The budget dance had become somewhat of a routine over the past few years. The governor puts forward a proposal with draconian cuts. After that, labor and other public interest groups would rally to restore some of the funding. This year, however, while Cuomo has listed the amount of money to be cut from the above-mentioned programs, he hasn't said how. Instead, he's created a committee to deal with health care spending and a committee to deal with education spending.
While the makeup of the education committee is not yet known, Cuomo appointed prominent health care labor leaders to his health costs panel. Some have speculated that this is supposed to signal a compromise, while others have suggested Cuomo is simply trying to keep labor quiet and divided as the budget process moves forward.

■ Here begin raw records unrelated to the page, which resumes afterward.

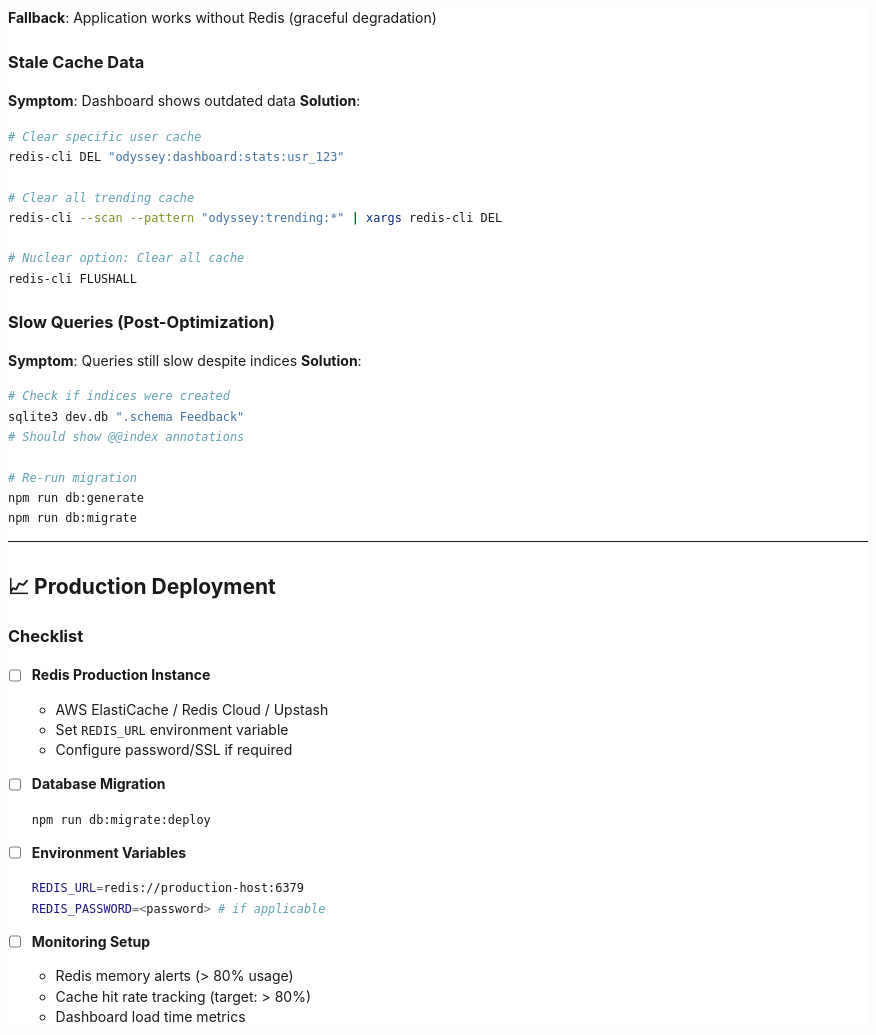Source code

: **Fallback**: Application works without Redis (graceful degradation)

### Stale Cache Data

**Symptom**: Dashboard shows outdated data
**Solution**:
```bash
# Clear specific user cache
redis-cli DEL "odyssey:dashboard:stats:usr_123"

# Clear all trending cache
redis-cli --scan --pattern "odyssey:trending:*" | xargs redis-cli DEL

# Nuclear option: Clear all cache
redis-cli FLUSHALL
```

### Slow Queries (Post-Optimization)

**Symptom**: Queries still slow despite indices
**Solution**:
```bash
# Check if indices were created
sqlite3 dev.db ".schema Feedback"
# Should show @@index annotations

# Re-run migration
npm run db:generate
npm run db:migrate
```

---

## 📈 Production Deployment

### Checklist

- [ ] **Redis Production Instance**
  - AWS ElastiCache / Redis Cloud / Upstash
  - Set `REDIS_URL` environment variable
  - Configure password/SSL if required

- [ ] **Database Migration**
  ```bash
  npm run db:migrate:deploy
  ```

- [ ] **Environment Variables**
  ```bash
  REDIS_URL=redis://production-host:6379
  REDIS_PASSWORD=<password> # if applicable
  ```

- [ ] **Monitoring Setup**
  - Redis memory alerts (> 80% usage)
  - Cache hit rate tracking (target: > 80%)
  - Dashboard load time metrics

Giving credence to the theory that Cuomo is trying to squelch labor's influence in Albany, he's helped create the pro-business Committee to Save New York, composed mainly of business representatives whose aim is to rid Albany of "special interests," their code word for organized labor.
The New York City Council's Progressive Caucus is concerned with Cuomo's tax proposals. He is pushing for a yearly 2 percent property tax cap, which many support, but, in the words of the caucus, "it will bleed the poorer districts where schools are already losing teachers and resources, further widening the education gap between New York's rich and poor."
Indeed, Cuomo's budget contains hardly anything in the way of revenue generation, aside from less than $500 million to be raised mainly through fixing some tax loopholes and changes in the gambling law. Labor and its allies have argued that Cuomo should push to extend the sunsetting "Fair Share" temporary tax surcharge on those who make over $500,000 yearly. The surcharge, enacted after public outcry, brings in a substantial amount, several billion dollars yearly.
"Most New Yorkers support extending the existing income tax surcharge on those who can afford it," said the Progressive Caucus, which also went on to propose "a tax surcharge on household income over $250,000, to reclaim the 'Bush era tax cuts' for the wealthiest 2 percent." This plan, caucus members say, would generate $8.1 billion, covering almost the entire deficit without the need for service cuts.
The Progressive Caucus, as well as CSEA president Donohue, NYSUT and others urged that the budget be "fair and inclusive."